#### [Excerpt to read]
Appeal from the Order Entered November 1, 2010 in the Court of Common Pleas of Montgomery County Civil Division at No(s): 07-23044
The opinion of the court was delivered by: Mundy, J.:
BEFORE: MUSMANNO, MUNDY, AND FITZGERALD,*fn1 JJ.
Appellant, Delissa Wilson, appeals from the November 1, 2010 order granting summary judgment in favor of Appellee, PECO Energy Company (PECO).*fn2 Because we find issues of material fact exist which preclude the entry of summary judgment, we reverse and remand for proceedings consistent with this opinion.
The relevant facts and procedural history of this case, as summarized by a prior panel of this Court, are as follows.
In November 2005, a vehicle driven by Mark Chiapetta ("Chiapetta") struck [Appellant] at the intersection of Trooper Road and Betzwood Drive in West Norriton, Montgomery County, as she attempted to reach a SEPTA*fn3 bus stop. [Appellant]
subsequently filed two lawsuits, both sounding in negligence. [Appellant] first filed suit against Chiapetta, the Pennsylvania Department of Transportation ("PENNDOT"), and West Norriton Township. [Appellant] then filed a separate suit against PECO and its corporate parent Exelon Corporation ("Exelon"). PECO owned and maintained the streetlight at the intersection in question, and [Appellant] alleged that the streetlight did not adequately illuminate the entire roadway.

#### [Data extract]
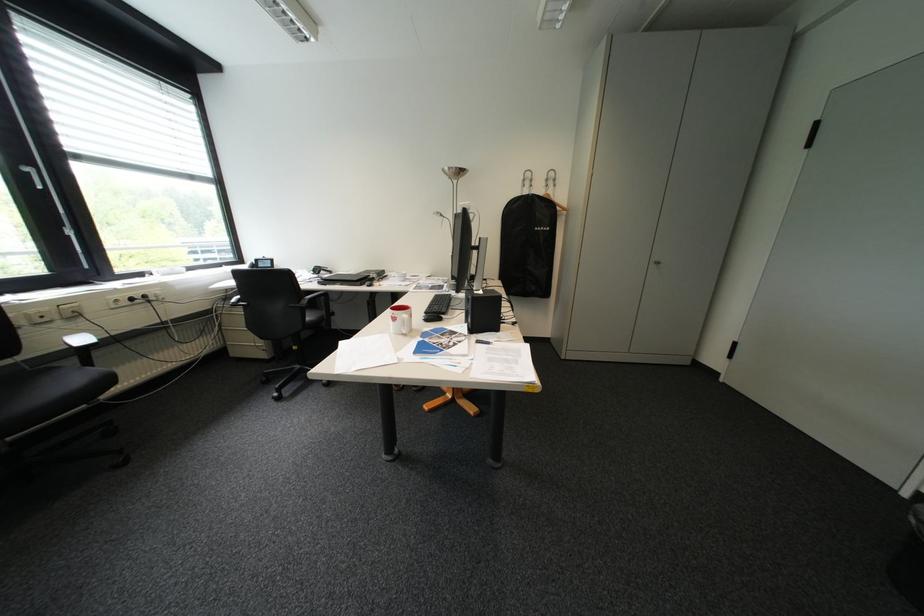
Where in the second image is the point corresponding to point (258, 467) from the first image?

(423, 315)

#### [Your instructions]
In the court opinion, which company owned and maintained the streetlight at the intersection where Appellant was struck? Rely only on the court opinion, not on the lines.

#### [Written solution]
PECO Energy Company (PECO)